Optical Coherence Tomography (OCT)

Your doctor may ask for OCT exam. This test provides cross-sectional images of the retina that shows the thickness of your retina, which helps determining in any fluid leakage in the retinal tissue.

Fluorescein Angiography

In this test, your doctor injects a special dye into your arm, and takes the picture inside of your eye, as the dye circulates through it. These images help in detecting any closed, damaged and leaking blood vessels or any abnormal blood vessel growth.

What are the treatment options for diabetic retinopathy?

Treatment of diabetic retinopathy largely depends on the stage and severity of diabetic retinopathy. Generally, no treatment is needed for mild and moderate non-proliferative retinopathy, until there is clear sign of macular edema.

People with diabetes should control their levels of blood sugar, blood pressure, and blood cholesterol to prevent progression of diabetic retinopathy.

Different treatment approaches employed for treating proliferative retinopathy includes:

Focal laser treatment

During this treatment, also known as photocoagulation, leaks from abnormal blood vessels are treated with laser burns. It helps in slowing or stopping of blood leakage in the eye.

Scatter laser treatment

During this process, scattered laser burns are used to treat the areas of the retina away from the macula.

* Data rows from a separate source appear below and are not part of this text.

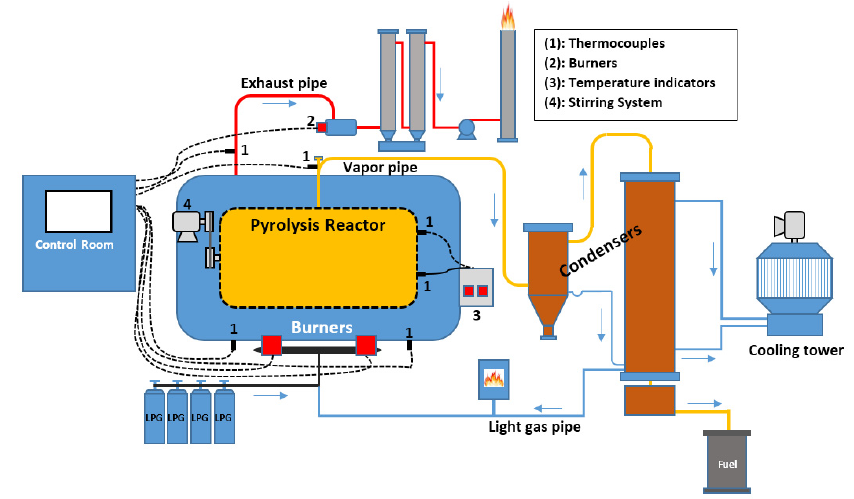
Figure 9. Schematic diagram of the pyrolysis system during the production of waste cooking oil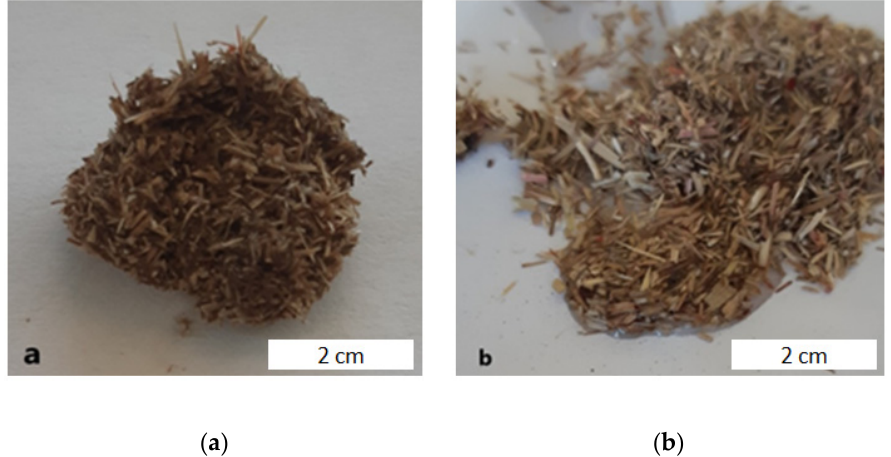
Figure 7. Green pellet of Miscanthus sinensis ( a ); Green pellet of Lavandula angustifolia ( b ).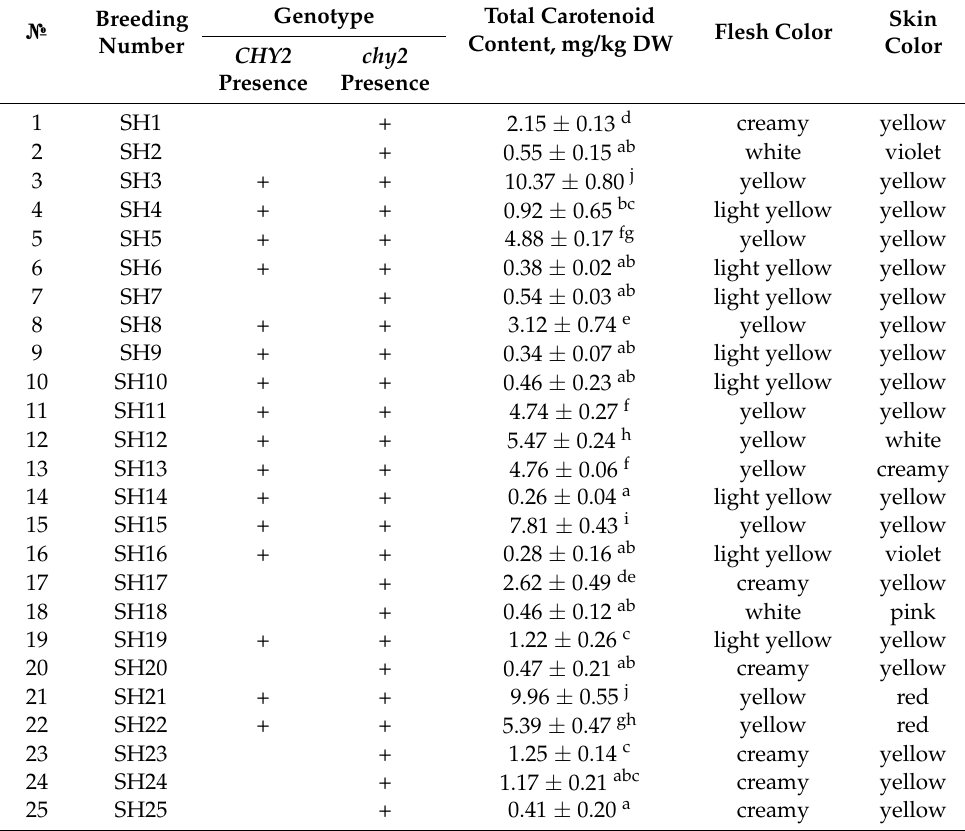
Table 4. Allelic composition at the Chy2 locus, total carotenoid contents and color of the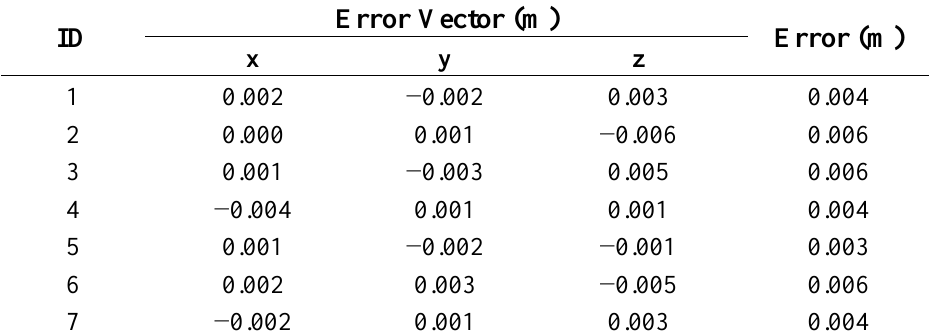
Table 2. Registration errors recorded in the acquisition of February 2012.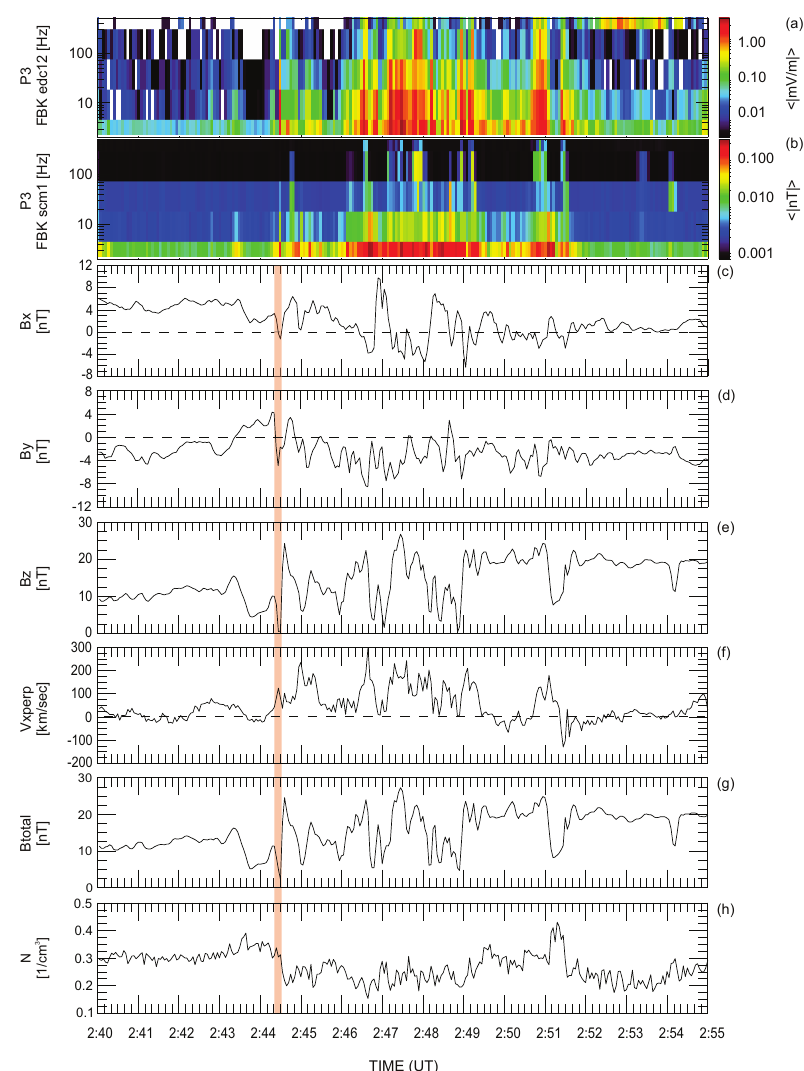
Fig. 5. Same format as Fig. 2 but for a 14 February 2008 substorm event. The measurements are from P3 spacecraft for the time interval 02:40–02:55UT and the spectral bands cover the frequency range from ∼ 2Hz to ∼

The burn causes the abnormal new blood vessels to shrink and scar. Your vision will be blurred for a day after the procedure and some loss of peripheral or night vision is possible. It is also known by the name panretinal photocoagulation.

Vitrectomy

During this procedure, blood and scar tissues are removed from the middle (vitreous) of the eye using a tiny incision in your eye.

These procedures are best to slow or stop the progression of the disease but not a cure. Even after the treatment, you will need regular eye exams.

How can diabetic retinopathy be prevented?

If you are diabetic, you can’t always prevent diabetic retinopathy. However, you can reduce the risk of getting diabetic retinopathy by doing the following:

  • Monitor your blood sugar level
  • Manage your cholesterol level
  • Keep blood pressure under control
  • Quit smoking and using other types of tobacco
  • Pay attention to vision changes
  • Have regular eye exams
  • Take your prescribed medication
  • Exercise regularly
  • Eat a healthy and balanced diet

What are the complications of diabetic retinopathy?

Diabetic retinopathy is associated with growth of abnormal blood vessels in the retina. These complications can lead to serious problems eventually resulting in vision loss.

Retinal detachment

In this condition, retinal detachment, your retina is pulled away from the back of the eye by scar tissues. This causes spots floating in your vision and severe vision loss.

Glaucoma

New blood vessels growth may happen in front part of the eye interfering with the normal flow of fluid out of the eye, causing pressure inside the eye to build up. This pressure can damage the nerve that carries image from your eye to brain. This condition is called glaucoma.

Vitreous hemorrhage

The new blood vessels may fill the center of your eye by bleeding. In more severe cases of bleeding, blood can fill the cavity of vitreous gel and completely block your vision.

Blindness

Eventually, diabetic retinopathy leads to a complete vision loss.